To ease the pain of a layoff, many employers offer severance payments to employees.
There is often no legal obligation for companies to offer these parting gifts, but they serve a number of important purposes: helping companies avoid negative press and the potential wrath of thousands of outraged employees expressing their grievances online.
Another result of these exit packages if you are laid off: it may be possible to negotiate an even better termination agreement than what is initially offered.
Here’s what you need to know about these agreements, what they often contain, and which parts are easiest to negotiate.
It is entirely up to companies to decide how to calculate severance pay, but it is often handed out based on how long employees have been with the company. The longer your tenure, the juicier your exit package can be. For example, you may receive two to four weeks of pay per year of service.
In a recent mass layoff at Google, workers received 16 weeks’ pay, plus two weeks for each year of service. If you find that your severance pay does not match the number of years of service you have contributed to the company, you can withdraw and ask for more. Another tactic to consider is to ask for your payment all at once up front rather than having it paid out over time.
Accelerated share acquisition
Employees who are in danger of losing any unearned equity following a layoff may withdraw and ask to be “cured” in some way. You can ask the company to accelerate your vesting period so that you can redeem some or all of your shares before termination. You can also ask for a lump sum of cash equal to the total or partial value of your shares as part of your exit package.
Unused vacation/sick days
Make sure your employer has correctly calculated how many days of unused vacation or sick leave they offer in your package. If it doesn’t match your record of the number of days you’ve used, you can ask for an adjustment.
Job placement assistance
In mass layoffs, it is common for companies to provide job assistance to laid-off workers to help them get back on their feet. If your severance payment does not include this form of service, you can request it. These services can match you with specialists or coaches who can help spice up your resume and LinkedIn profile and help you find jobs in your area of interest.
You may have heard of COBRA, a federal program that requires companies with more than 20 employees to offer employees to extend their same health care for a specified period of time. COBRA isn’t cheap, as employers often drop their contribution to your plan, meaning you have to foot the entire bill. However, if you make it clear to your employer why you need ongoing health care, they may agree to continue paying their share of your bill for an extended period of time.
You could argue that you deserve at least a partial payout of your annual target bonus, especially if you can demonstrate that you’ve met or exceeded your goals for that point in the year.
Do not sign the document until you have had sufficient time to review it
You may even want to have a lawyer review the document with you to point out any relevant clauses, especially if they try to limit your ability to speak about your experience working there or prohibit you from working at competitors.
Success is not guaranteed
Go in with realistic expectations before attempting to negotiate.

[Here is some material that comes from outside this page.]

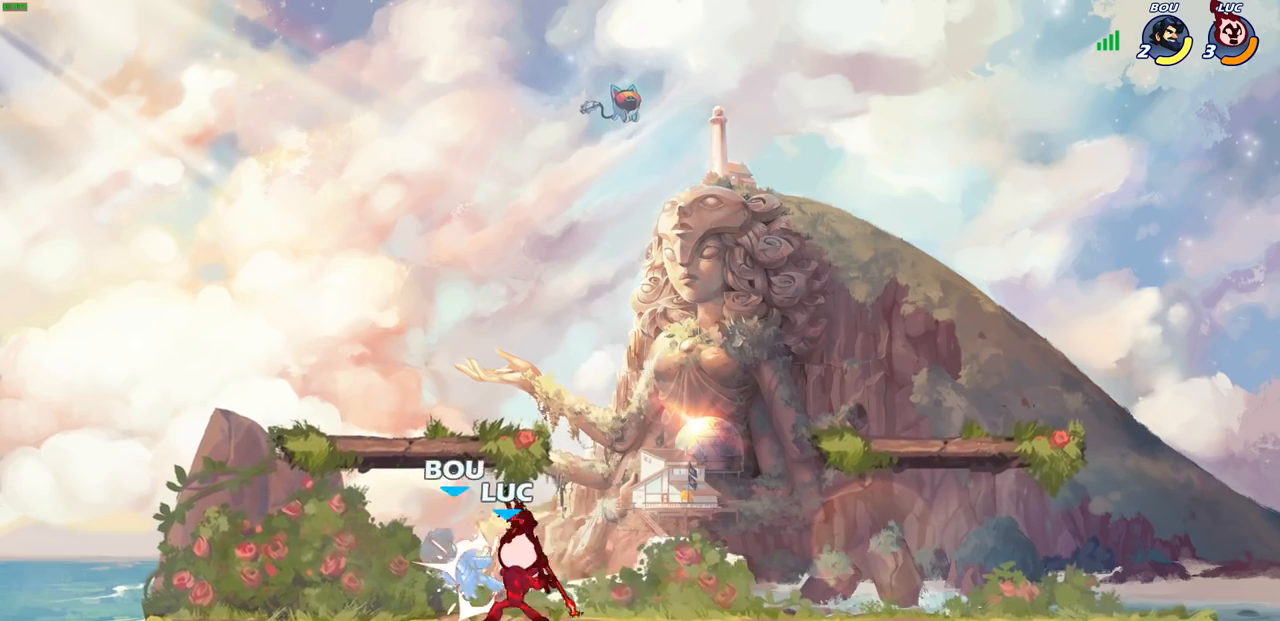
{"buttons": [], "left_stick": "down", "right_stick": "center", "events": [[333, "left_stick", "down"], [400, "SQUARE", "down"], [483, "SQUARE", "up"]]}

When companies go through mass layoffs, they probably won’t be as willing to offer individual employees special adjustments or exceptions to the terms of everyone else’s agreements. If you’re part of a smaller company or if you’re one of the few employees who get the boot, your chances of closing a unique deal for yourself can improve.
Mandi Woodruff-Santos is a career coach, award-winning cohost of Brown ambition and founder of the MandiMoney Makersa unique career coaching community for women of color.